NEW YORK — President Trump will address the world’s most powerful multilateral institution on Tuesday with a call for its members to focus first and foremost on their own sovereignty, arguing the U.S. should not shoulder the bulk of the burden when it comes to United Nations funding and global security, the White House said Monday.
Trump’s speech to the United Nations General Assembly on Tuesday will mark the highest-profile foreign policy address of his presidency. Although he has given two other major foreign policy speeches — one in Saudi Arabia on May 21 and one in Poland on July 6 — the UNGA remarks will pull together and build upon the foreign policy themes he has previously laid out, a senior administration official told reporters on a conference call Monday.
“This speech represents the president’s vision and declaration to the country and the world about how America fits into the world, how America operates, what its values are and how it relates to other countries,” the senior administration official said.
Trump spent much of his first day at the General Assembly meeting talking about ways to trim the organization’s bureaucratic excesses. The president has already threatened to slash U.S. funding for the UN , and has previously described the body as “a club for people to get together, talk and have a good time.”
As he left the UN headquarters on Monday after hosting a major meeting there on UN reform, Trump told reporters he aimed to “make the United Nations great,” echoing his signature slogan, and clarified that he had intentionally omitted the word “again.”
A senior administration official said Monday that Trump’s speech would make the case for “sovereignty as the basis for mutual cooperation” in a speech that would elevate the original mission of the UN over more idealistic conceptions of the UN as a global government of sorts.
“What the president is doing is explaining how the principle of ‘America First’ is not only consistent with the goal of international cooperation, but a rational basis for every country to engage in cooperation, because all countries that are sovereign put the needs of their own citizens first,” the official said. “The United Nations, as the president will explain, was conceived on the idea of independent nation states cooperating together…It’s only a pretty recent development that some in the world have articulated, this vision of top-down governance. That’s certainly not the president’s vision.”
Stewart Patrick, a senior fellow at the Council on Foreign Relations and author of the forthcoming book Sovereignty Wars: Reconciling America with the World, said the issue of sovereignty has always factored prominently in Trump’s outlook on international relations.

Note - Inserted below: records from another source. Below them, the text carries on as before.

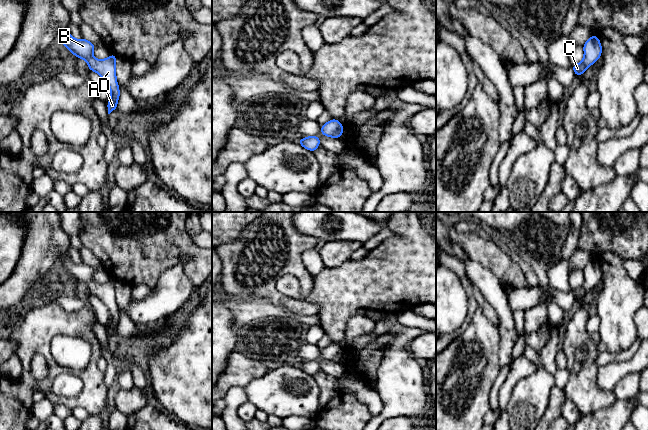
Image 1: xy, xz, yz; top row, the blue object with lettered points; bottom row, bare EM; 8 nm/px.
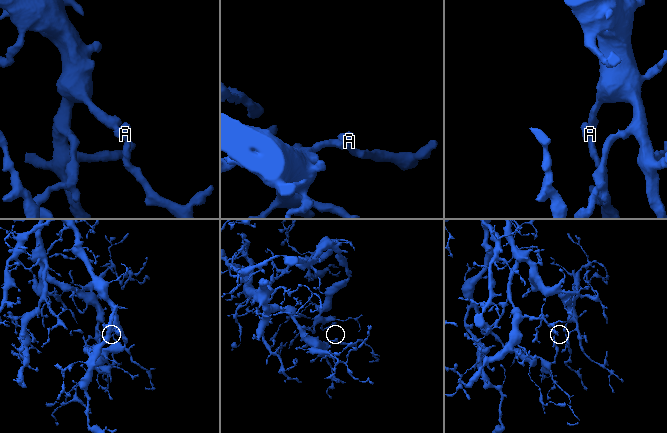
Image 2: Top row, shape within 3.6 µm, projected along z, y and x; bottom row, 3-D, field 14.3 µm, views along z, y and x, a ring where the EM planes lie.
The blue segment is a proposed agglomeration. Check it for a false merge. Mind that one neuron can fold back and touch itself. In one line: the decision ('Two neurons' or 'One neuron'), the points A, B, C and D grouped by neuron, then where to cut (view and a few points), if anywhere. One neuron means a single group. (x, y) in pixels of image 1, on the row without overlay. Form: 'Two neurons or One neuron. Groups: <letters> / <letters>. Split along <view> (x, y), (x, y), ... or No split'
One neuron. Groups: A B C D. No split

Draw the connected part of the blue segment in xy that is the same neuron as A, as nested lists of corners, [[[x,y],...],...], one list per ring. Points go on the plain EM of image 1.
[[[68,253],[59,254],[57,260],[61,261],[62,268],[70,274],[77,282],[87,285],[88,293],[98,297],[108,308],[111,321],[106,328],[108,338],[117,334],[117,326],[120,320],[120,314],[116,303],[116,282],[117,280],[112,277],[107,283],[95,283],[93,281],[93,274],[96,269],[86,263],[74,263]]]

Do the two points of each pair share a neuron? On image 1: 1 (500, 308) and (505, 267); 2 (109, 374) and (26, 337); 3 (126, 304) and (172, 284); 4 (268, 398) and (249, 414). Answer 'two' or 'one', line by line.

“One of the few themes that permeates President Trump’s approach to foreign policy…is the preservation of sovereignty and the importance of sovereignty as a basis for international order, which is something that [national security adviser H.R.] McMaster actually stated,” Patrick told the Washington Examiner. “He’ll remind his audience that the UN is not some sort of supernational world government… that it’s a collection of sovereign countries,” Patrick added.
Trump dedicated much of his attention during his two bilateral meetings on Monday to perceived flaws with the Iran nuclear deal, which he has called the “worst deal ever negotiated.” In separate meetings with Prime Minister Benjamin Netanyahu and French President Emmanuel Macron, Trump raised his concerns with the Iran nuclear agreement and stressed the need to punish Iran for provocations that fall outside the parameters of the deal.
Brian Hook, director of policy planning at the State Department, said Trump’s skepticism of the Iran deal and the Paris climate agreement, which he discussed with Macron, was based more in how the specific deals were negotiated than the concept of having deals in general
“It’s really not a knock on multilateralism,” Hook told reporters traveling with the president. “At the end of the day, the terms [of the agreements] are what matters.”
A senior administration official said Trump’s speech Tuesday to the General Assembly would include “extremely tough terms” about North Korea.
North Korea’s increasingly aggressive pursuit of nuclear weapons capable of striking the U.S. homeland is expected to loom large over the entire UN summit this week.
Harry Kazianis, director of defense studies at the Center for the National Interest, said Trump should lay out the specifics of his strategy for North Korea to clear up confusion among world leaders about where his administration stands.
“The most important thing President Trump can convey on North Korea during his UN speech is to give the world a sense of clarity on Washington’s position when it comes to the hermit kingdom,” Kazianis told the Washington Examiner.
“So far, there seems to be differences in what I call points of emphasis between Nikki Haley and General McMaster on the one hand, who seem to emphasize the possibility of a ‘military option’ and Rex Tillerson and General [James] Mattis, who seem to want to push forward with ‘peaceful pressure’ and giving more time for diplomacy and sanctions to work,” Kazianis added.
Trump should use his speech to describe what he thinks a solution to the North Korean conflict would look like, Kazianis argued.
“He needs to tell the world what his ‘red lines’ are when it comes to Pyongyang’s provocative behavior. He needs to explain if there is any possibility of talks,” Kazianis said. “Trump needs to explain how he will hold China accountable or not.”
Hook told reporters on Monday that Secretary of State Rex Tillerson helped Trump write his General Assembly speech, which U.S. Ambassador to the UN Nikki Haley said had already been completed by Friday.
The senior administration official said Trump’s speech would be “deeply philosophical.”